- **About this exercise**
In the listing below, find each line holding "trong" and copy it.

+ + + + + + +

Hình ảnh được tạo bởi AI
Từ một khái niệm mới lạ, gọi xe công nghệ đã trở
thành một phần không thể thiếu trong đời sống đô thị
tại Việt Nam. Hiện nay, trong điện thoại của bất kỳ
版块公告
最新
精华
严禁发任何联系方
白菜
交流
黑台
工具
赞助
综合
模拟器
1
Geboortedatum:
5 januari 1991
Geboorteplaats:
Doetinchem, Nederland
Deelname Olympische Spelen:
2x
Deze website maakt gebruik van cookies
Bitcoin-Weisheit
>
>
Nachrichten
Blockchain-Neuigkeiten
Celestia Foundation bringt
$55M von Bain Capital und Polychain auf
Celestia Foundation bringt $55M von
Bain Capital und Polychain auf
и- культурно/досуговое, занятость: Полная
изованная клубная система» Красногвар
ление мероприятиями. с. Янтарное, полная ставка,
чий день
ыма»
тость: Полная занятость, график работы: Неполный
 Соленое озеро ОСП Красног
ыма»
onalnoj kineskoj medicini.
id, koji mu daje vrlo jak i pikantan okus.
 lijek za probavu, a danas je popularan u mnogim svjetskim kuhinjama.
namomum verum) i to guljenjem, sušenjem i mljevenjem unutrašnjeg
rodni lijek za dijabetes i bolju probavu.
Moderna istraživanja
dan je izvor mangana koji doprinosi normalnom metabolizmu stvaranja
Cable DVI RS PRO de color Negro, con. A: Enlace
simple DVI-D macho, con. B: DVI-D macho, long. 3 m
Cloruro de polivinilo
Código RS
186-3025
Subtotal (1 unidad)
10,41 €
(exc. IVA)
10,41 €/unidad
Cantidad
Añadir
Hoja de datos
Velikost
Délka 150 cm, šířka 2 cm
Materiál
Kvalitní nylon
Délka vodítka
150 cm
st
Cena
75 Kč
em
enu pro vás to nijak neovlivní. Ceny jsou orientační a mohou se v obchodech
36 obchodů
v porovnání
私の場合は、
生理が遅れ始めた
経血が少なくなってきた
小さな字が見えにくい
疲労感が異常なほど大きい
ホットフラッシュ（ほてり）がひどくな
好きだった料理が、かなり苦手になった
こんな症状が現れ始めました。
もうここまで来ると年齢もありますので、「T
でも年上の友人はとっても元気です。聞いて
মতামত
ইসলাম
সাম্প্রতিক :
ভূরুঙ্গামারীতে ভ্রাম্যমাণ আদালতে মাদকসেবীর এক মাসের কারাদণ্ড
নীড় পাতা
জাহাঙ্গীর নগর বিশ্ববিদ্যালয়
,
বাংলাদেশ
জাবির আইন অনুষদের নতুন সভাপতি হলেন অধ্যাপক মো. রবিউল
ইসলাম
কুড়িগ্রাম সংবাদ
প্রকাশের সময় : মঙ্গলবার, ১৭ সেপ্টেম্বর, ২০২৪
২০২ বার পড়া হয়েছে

+ + + + + + +

- **Result of the exercise**
thành một phần không thể thiếu trong đời sống đô thị
tại Việt Nam. Hiện nay, trong điện thoại của bất kỳ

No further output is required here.